> _PROBLEM REQUIREMENTS_
Print all of the records below again without a single difference.

#####

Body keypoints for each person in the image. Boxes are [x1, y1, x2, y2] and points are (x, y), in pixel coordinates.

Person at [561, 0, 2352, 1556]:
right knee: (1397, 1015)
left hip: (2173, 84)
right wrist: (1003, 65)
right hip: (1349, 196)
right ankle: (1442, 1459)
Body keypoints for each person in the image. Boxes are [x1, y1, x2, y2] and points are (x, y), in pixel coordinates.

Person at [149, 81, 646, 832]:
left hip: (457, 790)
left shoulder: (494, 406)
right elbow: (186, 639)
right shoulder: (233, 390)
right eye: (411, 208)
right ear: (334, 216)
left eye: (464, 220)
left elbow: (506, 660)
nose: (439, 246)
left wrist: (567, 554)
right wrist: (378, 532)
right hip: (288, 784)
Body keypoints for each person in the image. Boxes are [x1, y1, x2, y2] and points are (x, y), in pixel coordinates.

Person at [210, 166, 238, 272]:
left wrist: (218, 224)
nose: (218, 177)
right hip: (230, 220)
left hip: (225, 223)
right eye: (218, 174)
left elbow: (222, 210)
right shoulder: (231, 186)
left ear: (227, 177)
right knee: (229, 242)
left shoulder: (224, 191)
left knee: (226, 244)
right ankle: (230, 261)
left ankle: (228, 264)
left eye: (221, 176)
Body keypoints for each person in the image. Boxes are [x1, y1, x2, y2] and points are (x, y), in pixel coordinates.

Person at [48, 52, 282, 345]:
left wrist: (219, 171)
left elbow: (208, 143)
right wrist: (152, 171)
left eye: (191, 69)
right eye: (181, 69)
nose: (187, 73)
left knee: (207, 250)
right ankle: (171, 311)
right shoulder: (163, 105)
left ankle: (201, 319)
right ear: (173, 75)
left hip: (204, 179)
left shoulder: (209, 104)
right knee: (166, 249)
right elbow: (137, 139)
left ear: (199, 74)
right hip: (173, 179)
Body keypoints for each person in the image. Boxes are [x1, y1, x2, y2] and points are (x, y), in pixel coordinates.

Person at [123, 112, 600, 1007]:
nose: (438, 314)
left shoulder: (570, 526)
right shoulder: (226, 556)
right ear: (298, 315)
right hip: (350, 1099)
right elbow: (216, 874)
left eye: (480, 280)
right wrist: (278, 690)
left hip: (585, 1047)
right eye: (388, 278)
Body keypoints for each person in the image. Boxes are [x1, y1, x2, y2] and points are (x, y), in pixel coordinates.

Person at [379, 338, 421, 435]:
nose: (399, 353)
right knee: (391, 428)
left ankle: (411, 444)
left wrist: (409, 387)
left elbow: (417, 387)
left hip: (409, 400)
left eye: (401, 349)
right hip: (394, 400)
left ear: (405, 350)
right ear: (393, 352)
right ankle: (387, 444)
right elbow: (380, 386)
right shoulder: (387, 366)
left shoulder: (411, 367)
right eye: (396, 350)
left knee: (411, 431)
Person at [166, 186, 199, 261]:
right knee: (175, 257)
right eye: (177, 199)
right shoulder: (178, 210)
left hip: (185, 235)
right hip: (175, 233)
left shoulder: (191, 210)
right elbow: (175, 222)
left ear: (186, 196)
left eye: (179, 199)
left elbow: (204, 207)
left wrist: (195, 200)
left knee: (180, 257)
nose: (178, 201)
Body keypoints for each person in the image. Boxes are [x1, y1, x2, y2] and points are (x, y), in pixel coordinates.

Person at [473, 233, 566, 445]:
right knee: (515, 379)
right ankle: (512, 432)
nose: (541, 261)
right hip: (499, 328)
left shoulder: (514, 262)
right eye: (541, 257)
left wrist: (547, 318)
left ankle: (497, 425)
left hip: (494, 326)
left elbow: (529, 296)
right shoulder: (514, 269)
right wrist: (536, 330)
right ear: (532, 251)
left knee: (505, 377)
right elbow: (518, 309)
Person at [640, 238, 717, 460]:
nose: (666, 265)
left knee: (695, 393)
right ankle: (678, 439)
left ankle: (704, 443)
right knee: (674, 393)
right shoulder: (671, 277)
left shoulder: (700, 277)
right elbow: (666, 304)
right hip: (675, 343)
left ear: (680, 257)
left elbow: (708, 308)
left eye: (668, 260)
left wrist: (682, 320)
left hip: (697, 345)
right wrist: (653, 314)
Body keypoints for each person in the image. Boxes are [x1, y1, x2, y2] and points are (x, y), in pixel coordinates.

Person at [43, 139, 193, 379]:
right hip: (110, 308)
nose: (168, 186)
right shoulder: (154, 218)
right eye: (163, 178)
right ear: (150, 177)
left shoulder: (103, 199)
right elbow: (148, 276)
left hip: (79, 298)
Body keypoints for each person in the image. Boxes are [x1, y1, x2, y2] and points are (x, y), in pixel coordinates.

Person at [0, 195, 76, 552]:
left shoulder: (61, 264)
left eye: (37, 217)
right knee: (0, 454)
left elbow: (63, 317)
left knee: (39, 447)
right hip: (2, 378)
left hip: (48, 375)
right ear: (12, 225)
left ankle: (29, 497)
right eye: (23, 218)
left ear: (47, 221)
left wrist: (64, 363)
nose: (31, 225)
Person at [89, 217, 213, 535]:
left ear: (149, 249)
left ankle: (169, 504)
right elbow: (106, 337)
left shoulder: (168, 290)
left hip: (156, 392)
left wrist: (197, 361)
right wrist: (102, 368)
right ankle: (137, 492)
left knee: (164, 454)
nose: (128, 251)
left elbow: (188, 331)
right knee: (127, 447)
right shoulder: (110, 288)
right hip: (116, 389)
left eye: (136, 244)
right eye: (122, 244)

#####

> _OUTPUT FOR THIS EXERCISE_
Body keypoints for each person in the image. Boxes are [x1, y1, x2, y2] and points are (x, y), in pixel coordinates.

Person at [561, 0, 2352, 1556]:
right knee: (1397, 1015)
left hip: (2173, 84)
right wrist: (1003, 65)
right hip: (1349, 196)
right ankle: (1442, 1459)
Body keypoints for each person in the image. Boxes are [x1, y1, x2, y2] and points are (x, y), in pixel coordinates.

Person at [149, 81, 646, 832]:
left hip: (457, 790)
left shoulder: (494, 406)
right elbow: (186, 639)
right shoulder: (233, 390)
right eye: (411, 208)
right ear: (334, 216)
left eye: (464, 220)
left elbow: (506, 660)
nose: (439, 246)
left wrist: (567, 554)
right wrist: (378, 532)
right hip: (288, 784)
Body keypoints for each person in the image. Boxes are [x1, y1, x2, y2] and points are (x, y), in pixel coordinates.

Person at [210, 166, 238, 272]:
left wrist: (218, 224)
nose: (218, 177)
right hip: (230, 220)
left hip: (225, 223)
right eye: (218, 174)
left elbow: (222, 210)
right shoulder: (231, 186)
left ear: (227, 177)
right knee: (229, 242)
left shoulder: (224, 191)
left knee: (226, 244)
right ankle: (230, 261)
left ankle: (228, 264)
left eye: (221, 176)
Body keypoints for each person in the image. Boxes are [x1, y1, x2, y2] and points are (x, y), in pixel coordinates.

Person at [48, 52, 282, 345]:
left wrist: (219, 171)
left elbow: (208, 143)
right wrist: (152, 171)
left eye: (191, 69)
right eye: (181, 69)
nose: (187, 73)
left knee: (207, 250)
right ankle: (171, 311)
right shoulder: (163, 105)
left ankle: (201, 319)
right ear: (173, 75)
left hip: (204, 179)
left shoulder: (209, 104)
right knee: (166, 249)
right elbow: (137, 139)
left ear: (199, 74)
right hip: (173, 179)
Body keypoints for each person in the image. Boxes are [x1, y1, x2, y2] and points are (x, y), in pixel coordinates.

Person at [123, 112, 600, 1007]:
nose: (438, 314)
left shoulder: (570, 526)
right shoulder: (226, 556)
right ear: (298, 315)
right hip: (350, 1099)
right elbow: (216, 874)
left eye: (480, 280)
right wrist: (278, 690)
left hip: (585, 1047)
right eye: (388, 278)
Body keypoints for each person in the image. Boxes are [x1, y1, x2, y2] and points are (x, y), in pixel coordinates.

Person at [379, 338, 421, 435]:
nose: (399, 353)
right knee: (391, 428)
left ankle: (411, 444)
left wrist: (409, 387)
left elbow: (417, 387)
left hip: (409, 400)
left eye: (401, 349)
right hip: (394, 400)
left ear: (405, 350)
right ear: (393, 352)
right ankle: (387, 444)
right elbow: (380, 386)
right shoulder: (387, 366)
left shoulder: (411, 367)
right eye: (396, 350)
left knee: (411, 431)
Person at [166, 186, 199, 261]:
right knee: (175, 257)
right eye: (177, 199)
right shoulder: (178, 210)
left hip: (185, 235)
right hip: (175, 233)
left shoulder: (191, 210)
right elbow: (175, 222)
left ear: (186, 196)
left eye: (179, 199)
left elbow: (204, 207)
left wrist: (195, 200)
left knee: (180, 257)
nose: (178, 201)
Body keypoints for each person in the image. Boxes are [x1, y1, x2, y2] and points are (x, y), in pixel coordinates.

Person at [473, 233, 566, 445]:
right knee: (515, 379)
right ankle: (512, 432)
nose: (541, 261)
right hip: (499, 328)
left shoulder: (514, 262)
right eye: (541, 257)
left wrist: (547, 318)
left ankle: (497, 425)
left hip: (494, 326)
left elbow: (529, 296)
right shoulder: (514, 269)
right wrist: (536, 330)
right ear: (532, 251)
left knee: (505, 377)
right elbow: (518, 309)
Person at [640, 238, 717, 460]:
nose: (666, 265)
left knee: (695, 393)
right ankle: (678, 439)
left ankle: (704, 443)
right knee: (674, 393)
right shoulder: (671, 277)
left shoulder: (700, 277)
right elbow: (666, 304)
right hip: (675, 343)
left ear: (680, 257)
left elbow: (708, 308)
left eye: (668, 260)
left wrist: (682, 320)
left hip: (697, 345)
right wrist: (653, 314)
Body keypoints for each person in the image. Boxes are [x1, y1, x2, y2] and points are (x, y), in pixel coordinates.

Person at [43, 139, 193, 379]:
right hip: (110, 308)
nose: (168, 186)
right shoulder: (154, 218)
right eye: (163, 178)
right ear: (150, 177)
left shoulder: (103, 199)
right elbow: (148, 276)
left hip: (79, 298)
Body keypoints for each person in the image. Boxes are [x1, y1, x2, y2] and points are (x, y), in pixel coordinates.

Person at [0, 195, 76, 552]:
left shoulder: (61, 264)
left eye: (37, 217)
right knee: (0, 454)
left elbow: (63, 317)
left knee: (39, 447)
right hip: (2, 378)
left hip: (48, 375)
right ear: (12, 225)
left ankle: (29, 497)
right eye: (23, 218)
left ear: (47, 221)
left wrist: (64, 363)
nose: (31, 225)
Person at [89, 217, 213, 535]:
left ear: (149, 249)
left ankle: (169, 504)
right elbow: (106, 337)
left shoulder: (168, 290)
left hip: (156, 392)
left wrist: (197, 361)
right wrist: (102, 368)
right ankle: (137, 492)
left knee: (164, 454)
nose: (128, 251)
left elbow: (188, 331)
right knee: (127, 447)
right shoulder: (110, 288)
right hip: (116, 389)
left eye: (136, 244)
right eye: (122, 244)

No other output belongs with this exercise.